The year changed to 2016 and we continued the development for the next few months. I can’t remember much from that time. All I can think of is we worked at our productive limit on top of all the school stuff. But the good thing was that the game engine project was over, and we were able to work on Spehs on the school project slot that spring. And we had two project days in a week to top it all. The game really started to take shape and it was mostly fun times.

Something had to be brought up and discussed. If we wanted this game to actually reach some players, we needed more. Until that time it was an idea burried deep underground because we lacked so much in experience.
For our game to have the potential to success, we needed multiplayer. Neither one of us knew how to do it, good thing I remotely knew what an IP address was. The teachers adviced against it, but we were naïvely obsessed with the idea. The core of the game was done by me so on the next holiday I began my journey into the world of network programming, and multithreading too. From a week of basic tutorial inspection I was able to get the time of day through a network. I was excited but had no idea how to make Spehs into a multiplayer. If this was not going to work, we could potentially lose months worth of work and quite surely our morale.

For the next two months I would work on the networking aspect of our game. Those two months felt like the hardest thing I had done in my life – this kind of a game was not a fair training ground for a beginner. But it was the work of my own choosing. There was so much stuff that experienced network programmes didn’t have to deal with because they understood the underlaying concepts, which I certainly did not. After the said two months had passed, it was like a miracle that one Friday the game very suddenly just took shape and began to work over the network. I grinned as I watched my ship fly over at Juuso’s display. I’m not saying it worked perfectly out of the box, but suddenly there was some visible feedback to strive us forward.

The rest of the spring was used for honing the network stuff while at the same time adding in more features into the game. Major changes were made on the engine side as well. Until then the rendering had a weakness of having separate draw calls for every primitive in the game. The new batch rendering system that Juuso came up with would group up those draw calls and substantially increase our performance, allowing the displayed game world to grow in size.
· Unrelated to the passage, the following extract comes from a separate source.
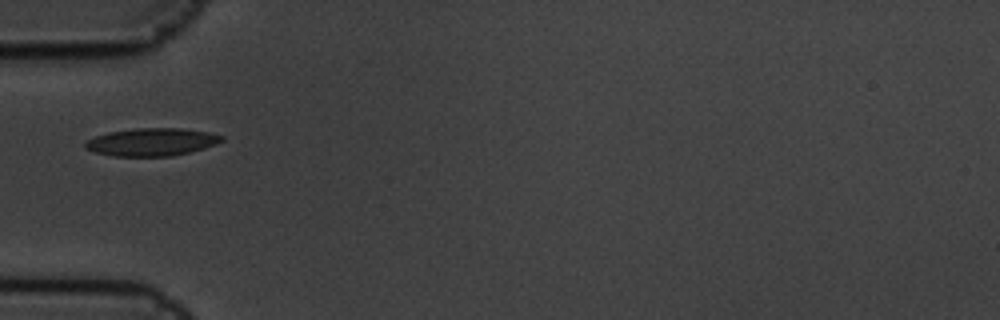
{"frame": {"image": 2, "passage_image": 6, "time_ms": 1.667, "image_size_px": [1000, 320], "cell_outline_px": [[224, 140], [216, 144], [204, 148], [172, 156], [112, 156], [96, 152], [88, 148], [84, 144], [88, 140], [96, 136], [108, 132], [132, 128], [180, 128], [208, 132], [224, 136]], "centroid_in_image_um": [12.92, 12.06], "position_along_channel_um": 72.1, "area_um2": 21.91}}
An AI was also developed for the game in the midst of all this. It was very basic but capable of sufficiently controlling the ships inside the game’s physics world using only the thrusters of the space ships. Straight up cheated AI movement would have been easier to do, but I felt it would remove a very important aspect of the gameplay – crippling your opponent with precise shooting.

Me and Juuso left for the summer break a week earlier than the others. I myself was pretty exhausted at that point, having 1050 hours clocked in on Spehs for the second semester, not including all the other school work that had to be done. I had signed up for another game project in Singapore. This time Juuso was coming along. We were about to take a three month vacation away from Spehs in the soothing warmth of an oriental paradise, or at least that’s how I see things.

This was a short summary over what had been done before the currently ongoing semester. Currently things are at better shape, and that will be the topic on part 2.